Thursday 16 July 2020

The Day The Penny Dropped

One of the tasks that got thrown to me in the past few years, by virtue of my not being particularly fussy about what kind of tasks I was assigned, was automated DevOps.

I'm not afraid to say I struggled at the task. Shitty Team Foundation Server (TFS) interface aside, I really wasn't getting the entire build/artifact/configuration/working directory relationship. My Team Lead at the time was dismayed at my apparent inability to understand the process, but since nobody else in my team was willing to shoulder the burden, it fell to me. Note that I wasn't particularly enthusiastic about the task. I just wasn't picky.

So I kept at it, trying to commit everything to memory. But the thing about learning something is, often, simply memorizing it isn't the key. The key is understanding, and the pieces just weren't falling into place.

The final piece.

My Team Lead kept yammering on about artifacts and builds, but this wasn't helping much.

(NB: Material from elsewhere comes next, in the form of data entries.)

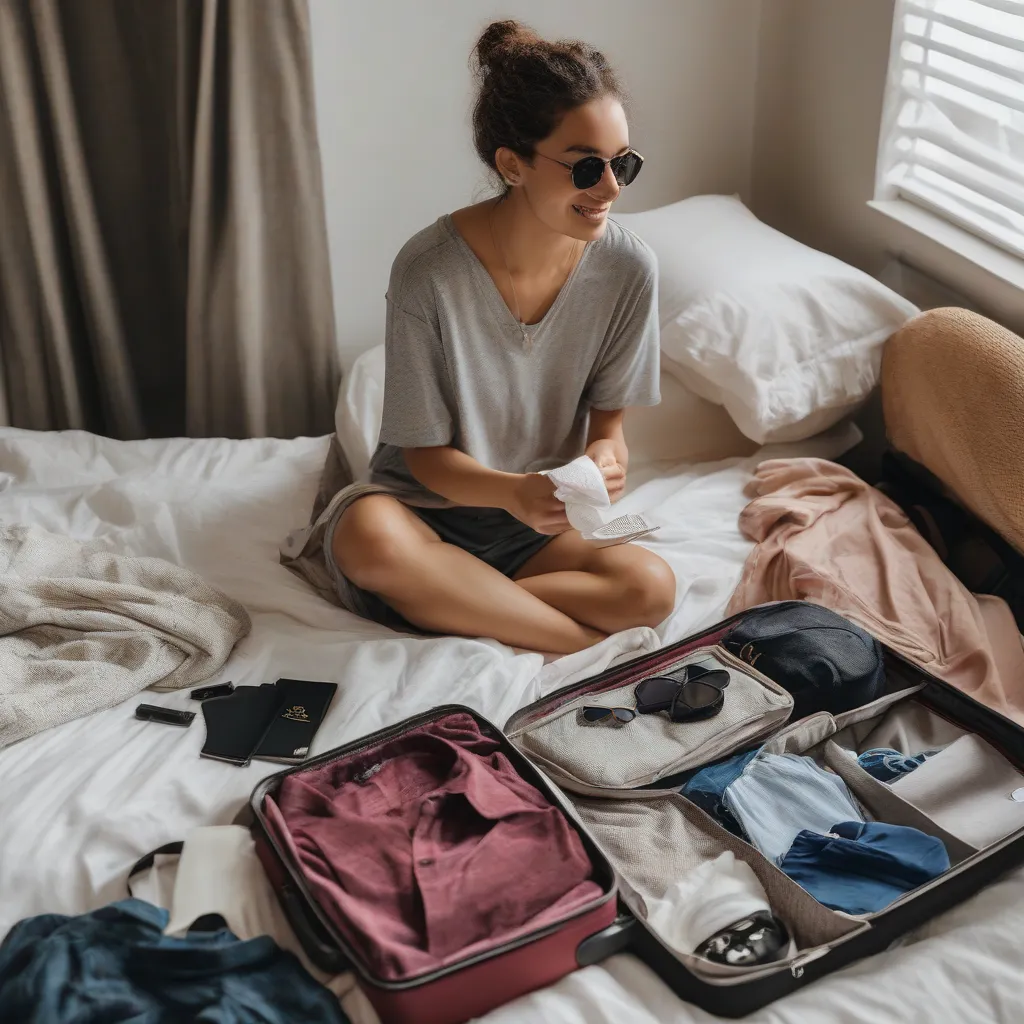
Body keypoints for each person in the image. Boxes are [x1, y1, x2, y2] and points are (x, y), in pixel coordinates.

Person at [328, 20, 675, 654]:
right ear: (511, 165)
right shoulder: (428, 270)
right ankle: (574, 648)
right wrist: (512, 492)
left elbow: (610, 427)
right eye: (587, 167)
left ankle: (445, 597)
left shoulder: (630, 270)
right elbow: (424, 459)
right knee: (366, 537)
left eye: (623, 162)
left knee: (650, 588)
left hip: (540, 526)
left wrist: (604, 460)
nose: (611, 189)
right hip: (424, 511)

Until one day, I was thinking about Gary Mitchell's Ten Principles of Adult Learning. In particular, the fourth one - People learn easiest what is familiar to them.

That was when the lightbulb flickered. I was going about it all wrong.

What I was doing, was approaching automated DevOps like it was a completely new thing. What was the end result of deployment? A working ASP.NET MVC site. Hadn't I dealt with ASP.NET MVC back in 2012? I had deployed back then, as well, except it had been the manual way. Now what I was trying to do was automate this process.

That train of thought led me further along the path. What had I done back then? The views and assets had been copied directly to the server. I'd had to build, and then copied the resultant DLL file. What were the steps of the automated DevOps, but configured instructions in TFS to do pretty much the same thing?

From there, my understanding of the process grew at an astronomical rate, and within a week, the inevitable happened - a successful series of tests.

About my Team Lead

Not saying he couldn't have done better. Obviously, he could have. But while he was a better tech than I am, unlike me, he wasn't trained to transfer knowledge. He didn't have an ACTA.

On my part, when I set out on my quest for that ACTA in 2017, I had envisioned using it to better transfer knowledge. I certainly hadn't anticipated using the principles learned in order to teach myself.

Life throws you surprises every now and then. This was a pleasant one.